The cattle and sheep market is operating steady-to-strong. In major producing areas, the mainstream price of fattening beef cattle is 18.4-20.2 yuan per jin. North China production areas lead on quotes. In the Northeast, live cattle are 18.0-18.8 yuan per jin, with quality cattle sources selling well. The average price of fattening sheep is 12.5-14.0 yuan per jin. In Anhui and Jiangsu production areas, quotes are relatively firm. The national average price of mutton is 36.78 yuan per jin, with a slight month-over-month decline. Inner Mongolia’s purchase price for fattening sheep was lowered slightly; more big ewes’ lambs are being sold at market, but market movement is somewhat slower. Industry information indicates that tight slaughter-ready cattle sources and high feed costs together support cattle prices, and breeders’ sentiment to hold and sell less is strong.

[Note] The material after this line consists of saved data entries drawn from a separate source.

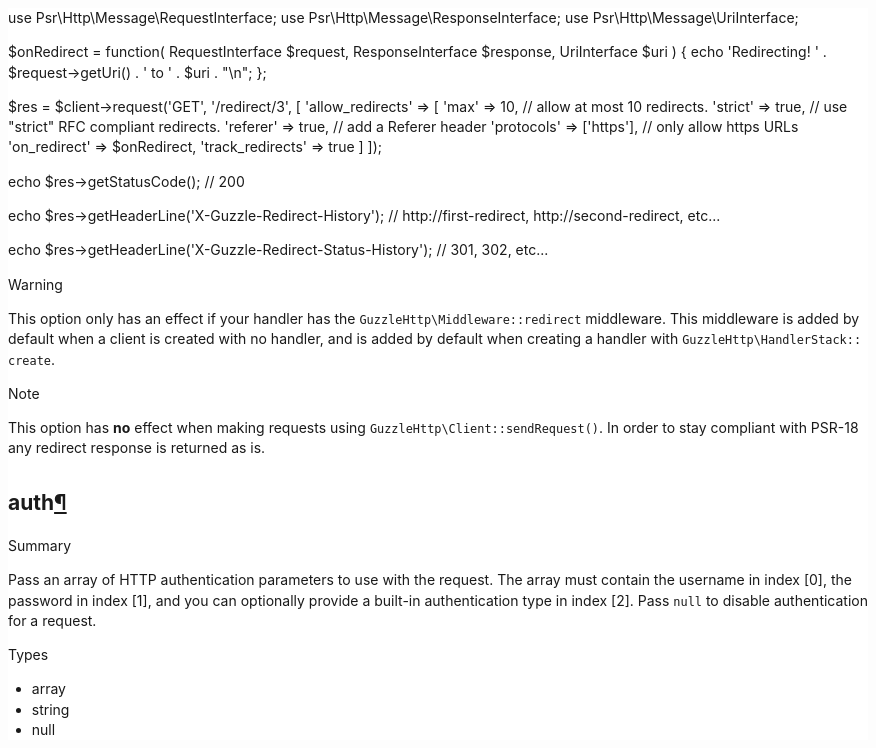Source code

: 
use Psr\\Http\\Message\\RequestInterface;
use Psr\\Http\\Message\\ResponseInterface;
use Psr\\Http\\Message\\UriInterface;

$onRedirect \= function(
    RequestInterface $request,
    ResponseInterface $response,
    UriInterface $uri
) {
    echo 'Redirecting! ' . $request\->getUri() . ' to ' . $uri . "\\n";
};

$res \= $client\->request('GET', '/redirect/3', \[
    'allow\_redirects' \=> \[
        'max'             \=> 10,        // allow at most 10 redirects.
        'strict'          \=> true,      // use "strict" RFC compliant redirects.
        'referer'         \=> true,      // add a Referer header
        'protocols'       \=> \['https'\], // only allow https URLs
        'on\_redirect'     \=> $onRedirect,
        'track\_redirects' \=> true
    \]
\]);

echo $res\->getStatusCode();
// 200

echo $res\->getHeaderLine('X-Guzzle-Redirect-History');
// http://first-redirect, http://second-redirect, etc...

echo $res\->getHeaderLine('X-Guzzle-Redirect-Status-History');
// 301, 302, etc...

Warning

This option only has an effect if your handler has the `GuzzleHttp\Middleware::redirect` middleware. This middleware is added by default when a client is created with no handler, and is added by default when creating a handler with `GuzzleHttp\HandlerStack::create`.

Note

This option has **no** effect when making requests using `GuzzleHttp\Client::sendRequest()`. In order to stay compliant with PSR-18 any redirect response is returned as is.

auth[¶](#auth "Permalink to this headline")
-------------------------------------------

Summary

Pass an array of HTTP authentication parameters to use with the request. The array must contain the username in index \[0\], the password in index \[1\], and you can optionally provide a built-in authentication type in index \[2\]. Pass `null` to disable authentication for a request.

Types

*   array
*   string
*   null
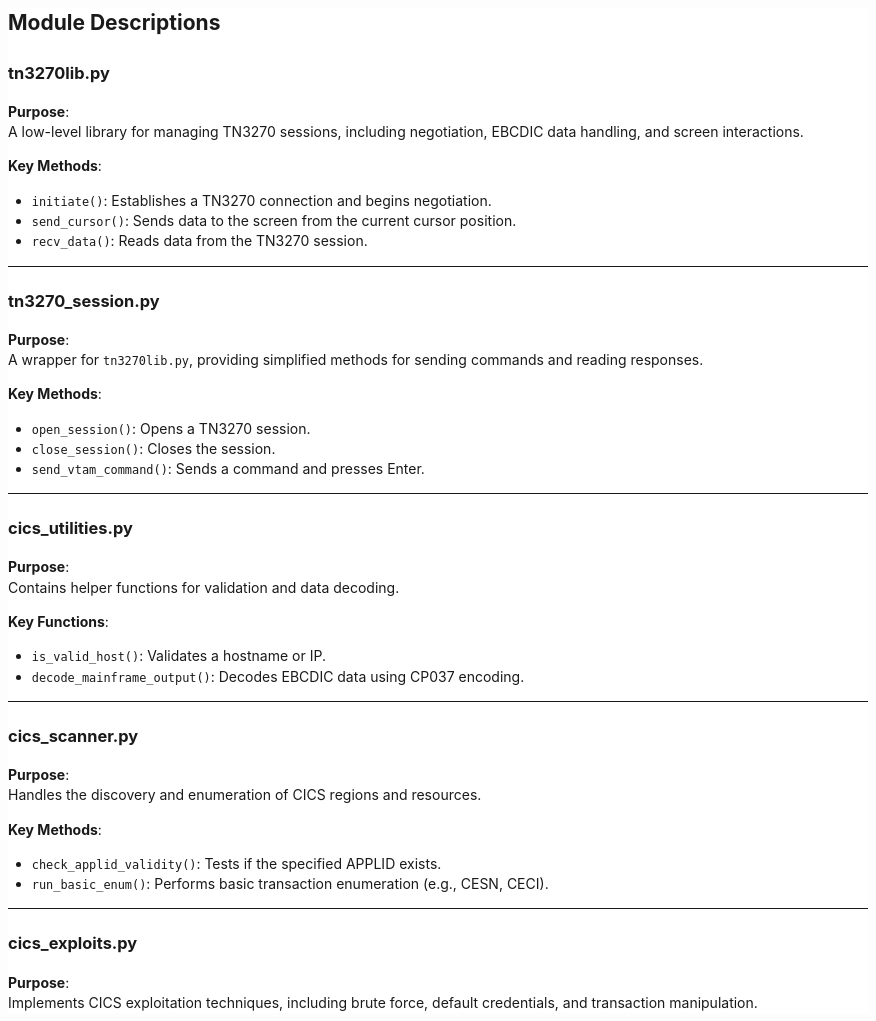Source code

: ## Module Descriptions

### tn3270lib.py

**Purpose**:  
A low-level library for managing TN3270 sessions, including negotiation, EBCDIC data handling, and screen interactions.

**Key Methods**:
- `initiate()`: Establishes a TN3270 connection and begins negotiation.
- `send_cursor()`: Sends data to the screen from the current cursor position.
- `recv_data()`: Reads data from the TN3270 session.

---

### tn3270_session.py

**Purpose**:  
A wrapper for `tn3270lib.py`, providing simplified methods for sending commands and reading responses.

**Key Methods**:
- `open_session()`: Opens a TN3270 session.
- `close_session()`: Closes the session.
- `send_vtam_command()`: Sends a command and presses Enter.

---

### cics_utilities.py

**Purpose**:  
Contains helper functions for validation and data decoding.

**Key Functions**:
- `is_valid_host()`: Validates a hostname or IP.
- `decode_mainframe_output()`: Decodes EBCDIC data using CP037 encoding.

---

### cics_scanner.py

**Purpose**:  
Handles the discovery and enumeration of CICS regions and resources.

**Key Methods**:
- `check_applid_validity()`: Tests if the specified APPLID exists.
- `run_basic_enum()`: Performs basic transaction enumeration (e.g., CESN, CECI).

---

### cics_exploits.py

**Purpose**:  
Implements CICS exploitation techniques, including brute force, default credentials, and transaction manipulation.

Fluctuations in the feedstuff raw materials market are intensifying. Soybean meal spot quotes are mainly stable. The average price of soy meal among major domestic oil mills nationwide is 3170-3370 yuan per ton, and coastal port quotes are on the high side. In the futures market, the September soybean meal contract recorded a “four consecutive bullish sessions” pattern, with the price center lifting to above 2900. Analysts believe that in the short term, soybean meal prices are affected by three factors: the trend in U.S. soybeans, the domestic oil mills’ operating rates, and breeding demand. Therefore, soybean meal prices are expected to remain in a high-level sideways-to-volatile range. The corn market, meanwhile, shows regional differentiation: in some areas prices adjust slightly, and trading sentiment is cautious.